Он начал рассказывать мне еще что-то о владельце магазина подержанных вещей, но лицо его померкло, ребяческое выражение растаяло, оставив сухие морщины старости, углубившиеся и исказившиеся при звуке шагов Паулы, вошедшей в тот момент в комнату, и слова стихли, застыв у него в горле.

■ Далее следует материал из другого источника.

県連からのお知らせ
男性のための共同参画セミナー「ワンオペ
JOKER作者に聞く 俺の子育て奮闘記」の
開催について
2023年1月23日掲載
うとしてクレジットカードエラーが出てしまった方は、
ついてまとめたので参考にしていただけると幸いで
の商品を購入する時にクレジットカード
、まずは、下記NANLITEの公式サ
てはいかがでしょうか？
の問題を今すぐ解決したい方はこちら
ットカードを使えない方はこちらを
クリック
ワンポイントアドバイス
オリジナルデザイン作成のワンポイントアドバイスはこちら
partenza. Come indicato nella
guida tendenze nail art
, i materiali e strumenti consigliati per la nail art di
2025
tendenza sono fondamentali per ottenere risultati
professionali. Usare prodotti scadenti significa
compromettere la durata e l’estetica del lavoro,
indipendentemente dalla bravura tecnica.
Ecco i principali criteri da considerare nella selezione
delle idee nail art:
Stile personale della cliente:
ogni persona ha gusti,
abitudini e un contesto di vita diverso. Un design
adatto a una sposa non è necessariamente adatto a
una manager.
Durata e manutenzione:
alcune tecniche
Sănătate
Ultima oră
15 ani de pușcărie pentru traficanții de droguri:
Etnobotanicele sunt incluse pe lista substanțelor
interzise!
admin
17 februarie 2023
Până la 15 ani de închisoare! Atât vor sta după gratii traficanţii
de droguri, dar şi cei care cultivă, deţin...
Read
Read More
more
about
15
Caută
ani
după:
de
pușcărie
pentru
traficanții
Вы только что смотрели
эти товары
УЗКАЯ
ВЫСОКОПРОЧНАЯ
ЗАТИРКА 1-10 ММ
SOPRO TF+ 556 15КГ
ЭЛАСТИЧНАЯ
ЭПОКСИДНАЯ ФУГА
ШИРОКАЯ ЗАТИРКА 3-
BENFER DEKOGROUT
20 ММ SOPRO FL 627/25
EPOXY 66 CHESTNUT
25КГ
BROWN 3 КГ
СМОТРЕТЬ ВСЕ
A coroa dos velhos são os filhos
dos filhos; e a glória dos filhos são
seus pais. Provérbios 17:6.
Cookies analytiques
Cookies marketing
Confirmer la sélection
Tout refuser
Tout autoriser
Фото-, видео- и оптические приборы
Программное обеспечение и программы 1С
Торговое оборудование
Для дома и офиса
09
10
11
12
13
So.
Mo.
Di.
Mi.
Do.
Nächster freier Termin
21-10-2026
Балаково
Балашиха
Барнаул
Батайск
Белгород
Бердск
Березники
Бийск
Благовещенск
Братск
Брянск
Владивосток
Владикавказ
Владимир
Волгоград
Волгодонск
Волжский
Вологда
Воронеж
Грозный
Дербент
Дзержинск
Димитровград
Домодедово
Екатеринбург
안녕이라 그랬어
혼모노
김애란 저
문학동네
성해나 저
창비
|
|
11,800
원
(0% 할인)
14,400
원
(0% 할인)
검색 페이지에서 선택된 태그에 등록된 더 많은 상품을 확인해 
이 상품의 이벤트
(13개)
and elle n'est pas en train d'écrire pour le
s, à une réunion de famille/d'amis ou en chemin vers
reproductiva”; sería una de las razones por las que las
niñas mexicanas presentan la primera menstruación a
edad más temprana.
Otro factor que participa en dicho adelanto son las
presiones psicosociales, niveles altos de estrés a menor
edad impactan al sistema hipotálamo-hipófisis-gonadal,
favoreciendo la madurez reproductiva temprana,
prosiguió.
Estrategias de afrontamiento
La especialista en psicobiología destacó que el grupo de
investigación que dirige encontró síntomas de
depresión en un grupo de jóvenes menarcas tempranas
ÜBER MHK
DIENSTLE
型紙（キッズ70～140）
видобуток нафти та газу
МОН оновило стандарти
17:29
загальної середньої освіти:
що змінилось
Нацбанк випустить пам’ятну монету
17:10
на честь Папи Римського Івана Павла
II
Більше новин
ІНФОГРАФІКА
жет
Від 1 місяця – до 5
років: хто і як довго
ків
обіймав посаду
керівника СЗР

Я думал, что больше уже никогда не услышу о перемещениях этой картины. Ведь в бессильной ярости, напавшей на него с приходом жены, доктор Шошан почти не заметил моего ухода и не ответил на мое прощание, и у меня возникло смутное опасение при виде надвигающегося приступа удушья, что вот-вот, в эту самую ночь, душа его отлетит. Однако на следующий день со своего балкона, где он сидел в халате, доктор Шошан со спокойной улыбкой подал мне знак зайти к нему. Он точно и явственно помнил, на чем прервался накануне вечером, и с того самого места, то есть с магазина подержанных вещей, продолжал рассказывать мне о перемещениях картины. Владелец магазина, к его изумлению оказавшийся не евреем, а одним из верных прихожан, не пропустившим ни одной его проповеди, захотел избавить его от хлопот по перевозке картины и настоял на том, что она будет отправлена со страховкой и под его ответственность в любое место, куда повелит высокочтимый господин пастор.